They call him “Stiggy.” It’s a term of endearment.
There were some less than endearing terms thrown around at Professor Jan Stiglitz’ retirement roast on Friday, March 27 at 98 Bottles. But it was all in good fun.
Stiglitz is stepping-down as co-director of the California Innocence Project, which he co-founded in 1999, but he remains a full-time professor. The program has led to the exoneration of 18 wrongfully convicted prisoners over the years.
Roaster after roaster let him have it, but many of them were overcome by emotion because of the positive impact Stiglitz had on their lives and careers.
In fact, some of his former students who roasted him the most wound up in tears, saying things like “you were so tough on us…but you made us better students, better people and kick-a*#% lawyers.”

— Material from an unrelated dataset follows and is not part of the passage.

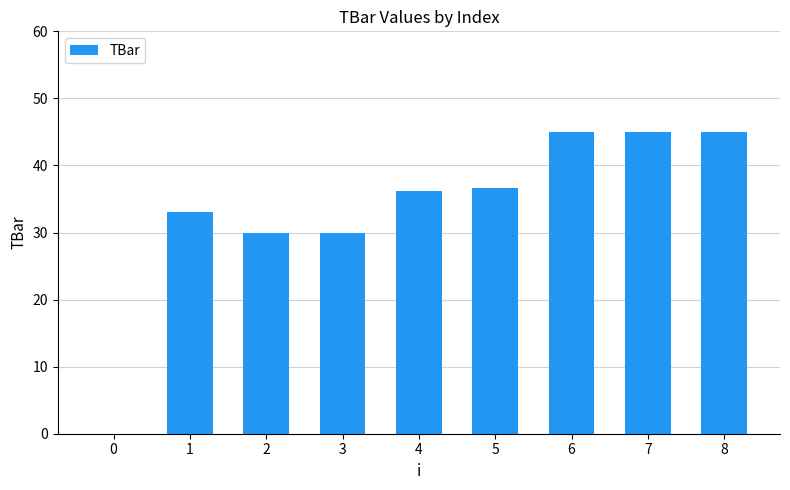

Reading left to right, list all the values displayed in this chart.

0.0	33.1	30.0	30.0	36.2	36.6	45.0	45.0	45.0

Stiglitz is best-known for his work with the California Innocence Project, but is also famous for his Civil Procedure class, which was not for the faint of heart.
“He could smell fear and terror—then he’d hone in on it and attack,” said Gigi Barrows’06, a former student now practicing law in Houston. But Barrows—like all of the roasters—is grateful to Stiglitz for helping her become the lawyer she is today.
California Innocence Project director and co-founder Justin Brooks reminded the audience of how Stiglitz would push them by saying things like “you’ll never be a lawyer.” Then Brooks asked, “how many of you are lawyers?” and hands shot up all over the room amid the cheers. “You were wrong,” said Brooks.
Stiglitz himself got a standing ovation when it was his turn to speak, saying, “You have given me more than I could have ever given you.”
“Stiggy”, who is truly loved, is now on sabbatical, and will be teaching at the law school for a few more years.